The Institute of Artificial Intelligence and Complex Systems (iCoSys) at the School of Engineering and Architecture of Fribourg (HEIA-FR, HES-SO) proudly highlights the exceptional achievements of model SLANet-1M, developed by Dimitri Mbakop Nguinwa, showcased at the prestigious SwissText 2025 conference in Winterthur.
Realized during an academic exchange semester from the University of Florence and carried out within the dynamic research environment of iCoSys, Dimitri’s project led to the development of SLANet-1M, a state-of-the-art, lightweight, and transformer-free deep learning model for table recognition. His work was co-supervised by Prof. Jean Hennebert and Andrea Petrucci (iCoSys), in close collaboration with Prof. Simone Marinai (University of Florence).
At the heart of SLANet-1M lies a clear ambition: to deliver high-performance table recognition without the burden of high computational cost. Trained on an unprecedented dataset of one million table images—aggregated from PubTabNet and SynthTabNet—SLANet-1M achieves remarkable results. It nearly matches or outperforms complex transformer-based and vision-language models such as UniTable Large, GPT-4o, and Granite Vision, all while being 14 times lighter and optimized for CPU execution.
The model demonstrated exceptional performance across diverse datasets, including a standout S-TEDS score of 99.36% on SynthTabNet, placing it just 0.03% below the best transformer-based models—an outstanding achievement for a transformer-free architecture. SLANet-1M also shines in terms of real-world applicability, with inference times under 500 milliseconds on standard CPUs, positioning it as a viable solution for deployment in low-resource environments.
Dimitri’s work exemplifies the spirit of iCoSys: innovation, efficiency, and a commitment to democratizing artificial intelligence. We are proud at iCoSys to have supported a project that not only advances the field of document understanding but also contributes to accessible and sustainable AI.

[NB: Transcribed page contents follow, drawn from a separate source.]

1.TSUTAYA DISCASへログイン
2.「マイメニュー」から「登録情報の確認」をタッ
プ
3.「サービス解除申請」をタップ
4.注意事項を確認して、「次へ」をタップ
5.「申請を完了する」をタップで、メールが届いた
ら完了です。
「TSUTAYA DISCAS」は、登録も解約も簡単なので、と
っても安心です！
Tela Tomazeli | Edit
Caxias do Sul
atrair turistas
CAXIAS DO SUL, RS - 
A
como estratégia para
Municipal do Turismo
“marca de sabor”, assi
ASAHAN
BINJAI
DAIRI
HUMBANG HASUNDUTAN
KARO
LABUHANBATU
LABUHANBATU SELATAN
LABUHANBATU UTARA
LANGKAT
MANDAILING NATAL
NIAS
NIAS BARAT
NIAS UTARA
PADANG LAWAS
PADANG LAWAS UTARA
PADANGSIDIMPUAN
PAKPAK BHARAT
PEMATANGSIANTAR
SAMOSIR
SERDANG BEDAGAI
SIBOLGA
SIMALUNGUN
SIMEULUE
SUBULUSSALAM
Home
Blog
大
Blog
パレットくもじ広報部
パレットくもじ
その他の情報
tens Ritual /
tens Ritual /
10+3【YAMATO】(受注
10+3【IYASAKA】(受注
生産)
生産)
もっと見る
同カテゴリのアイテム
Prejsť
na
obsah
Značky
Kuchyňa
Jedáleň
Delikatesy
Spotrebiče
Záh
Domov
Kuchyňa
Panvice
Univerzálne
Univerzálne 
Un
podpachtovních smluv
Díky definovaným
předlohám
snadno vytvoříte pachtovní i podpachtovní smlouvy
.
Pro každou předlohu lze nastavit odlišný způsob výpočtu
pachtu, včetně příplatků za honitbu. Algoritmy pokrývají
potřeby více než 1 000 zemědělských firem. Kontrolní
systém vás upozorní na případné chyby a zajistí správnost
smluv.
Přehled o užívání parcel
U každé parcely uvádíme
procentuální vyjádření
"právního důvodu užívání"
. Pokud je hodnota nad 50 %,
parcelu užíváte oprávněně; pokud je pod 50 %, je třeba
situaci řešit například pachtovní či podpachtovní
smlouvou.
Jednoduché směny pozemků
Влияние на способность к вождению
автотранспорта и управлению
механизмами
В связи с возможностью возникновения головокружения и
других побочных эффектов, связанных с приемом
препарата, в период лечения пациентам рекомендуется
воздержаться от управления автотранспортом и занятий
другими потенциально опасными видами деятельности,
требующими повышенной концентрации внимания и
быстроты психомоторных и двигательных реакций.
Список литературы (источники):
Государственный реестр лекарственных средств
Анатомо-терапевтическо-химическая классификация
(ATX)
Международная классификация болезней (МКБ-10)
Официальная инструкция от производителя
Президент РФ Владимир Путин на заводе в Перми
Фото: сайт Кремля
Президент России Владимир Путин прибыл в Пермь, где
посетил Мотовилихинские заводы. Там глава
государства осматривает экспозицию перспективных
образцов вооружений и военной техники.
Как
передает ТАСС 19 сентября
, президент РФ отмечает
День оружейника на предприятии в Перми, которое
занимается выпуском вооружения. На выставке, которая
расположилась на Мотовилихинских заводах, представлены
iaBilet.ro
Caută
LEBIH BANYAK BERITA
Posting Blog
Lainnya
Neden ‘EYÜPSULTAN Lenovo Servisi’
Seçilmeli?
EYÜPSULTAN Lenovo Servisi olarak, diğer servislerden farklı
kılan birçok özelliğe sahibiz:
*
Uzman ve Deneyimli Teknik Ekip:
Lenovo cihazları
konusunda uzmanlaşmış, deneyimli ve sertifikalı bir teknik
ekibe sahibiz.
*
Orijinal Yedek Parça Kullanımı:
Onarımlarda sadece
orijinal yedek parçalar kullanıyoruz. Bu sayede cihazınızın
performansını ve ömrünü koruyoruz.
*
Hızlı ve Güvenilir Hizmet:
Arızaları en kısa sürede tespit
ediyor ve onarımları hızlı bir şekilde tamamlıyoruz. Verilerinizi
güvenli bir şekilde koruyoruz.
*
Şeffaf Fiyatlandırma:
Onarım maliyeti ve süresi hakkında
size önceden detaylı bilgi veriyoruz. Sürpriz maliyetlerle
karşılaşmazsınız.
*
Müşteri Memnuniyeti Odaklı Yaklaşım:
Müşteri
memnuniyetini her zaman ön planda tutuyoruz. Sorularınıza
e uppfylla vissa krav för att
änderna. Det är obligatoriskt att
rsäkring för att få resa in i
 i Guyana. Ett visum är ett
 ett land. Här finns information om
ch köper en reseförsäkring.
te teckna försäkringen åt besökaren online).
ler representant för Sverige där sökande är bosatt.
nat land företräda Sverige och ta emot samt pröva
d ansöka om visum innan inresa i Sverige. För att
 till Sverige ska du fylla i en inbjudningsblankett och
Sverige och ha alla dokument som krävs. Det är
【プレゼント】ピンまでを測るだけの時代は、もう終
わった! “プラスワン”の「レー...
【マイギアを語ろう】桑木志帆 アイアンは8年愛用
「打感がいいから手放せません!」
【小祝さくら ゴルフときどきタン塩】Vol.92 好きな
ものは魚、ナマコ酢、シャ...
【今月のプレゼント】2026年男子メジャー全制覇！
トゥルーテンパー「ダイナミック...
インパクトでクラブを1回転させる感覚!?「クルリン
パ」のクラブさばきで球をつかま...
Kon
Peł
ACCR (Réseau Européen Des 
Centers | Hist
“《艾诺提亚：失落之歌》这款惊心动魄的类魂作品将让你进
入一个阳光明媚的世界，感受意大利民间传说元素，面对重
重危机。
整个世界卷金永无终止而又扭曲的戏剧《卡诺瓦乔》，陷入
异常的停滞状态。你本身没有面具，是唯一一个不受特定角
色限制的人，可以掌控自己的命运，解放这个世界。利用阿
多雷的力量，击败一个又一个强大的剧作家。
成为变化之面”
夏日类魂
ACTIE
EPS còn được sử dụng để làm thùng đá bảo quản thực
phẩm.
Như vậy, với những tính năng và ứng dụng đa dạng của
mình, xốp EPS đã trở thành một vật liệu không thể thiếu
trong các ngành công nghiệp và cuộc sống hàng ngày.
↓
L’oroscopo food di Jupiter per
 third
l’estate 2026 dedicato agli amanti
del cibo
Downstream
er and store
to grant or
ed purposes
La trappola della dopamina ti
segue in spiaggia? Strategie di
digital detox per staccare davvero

This project was conducted within the framework of the Swiss-European Mobility Programme (SEMP) and supported by a grant from the Swiss AI Center (135788/IA-RECHERCHE24-11). The SLANet-1M model is now integrated into the Swiss AI Center’s core engine and available for public testing here.
We extend our warm congratulations to Dimitri for this outstanding contribution and look forward to future innovations stemming from this promising line of research.